Room Temperature (20-26°C or 68-78.8°F): Unacceptable
Refrigerated (2-8°C or 36-46°F): 20 days
Frozen (-20°C/-4°F or below): Unacceptable

Specimen Storage in Department Prior to Disposal:

Specimen retention time is determined by the policy of the reference laboratory. Contact the Send Outs Laboratory with any questions.
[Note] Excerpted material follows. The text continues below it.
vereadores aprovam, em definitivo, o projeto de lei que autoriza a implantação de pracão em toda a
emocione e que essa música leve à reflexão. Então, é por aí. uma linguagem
Sent to ARUP Laboratories, Salt Lake City, UT.


Sunday – Saturday.
Results available in 2-4 days.

Reference Range

4.6 – 11.2 U/g Hgb.

Test Methodology

Quantitative Enzymatic.

Clinical Utility

Congenital non-spherocytic hemolytic anemia is commonly caused by a deficiency of pyruvate kinase (PK). PK is a glycolytic enzyme. PK enzyme is not sufficient in the RBC's in congenital non-spherocytic hemolytic anemia. The clinical expression of this anemia varies in its severity and requires that both chromosomes carry the defect. The erythrocytes of carriers contain about half the normal PK activity. The diagnostic value of increased PK levels has not been determined. Elevated RBC PK levels have been seen in many disease states associated with anemias.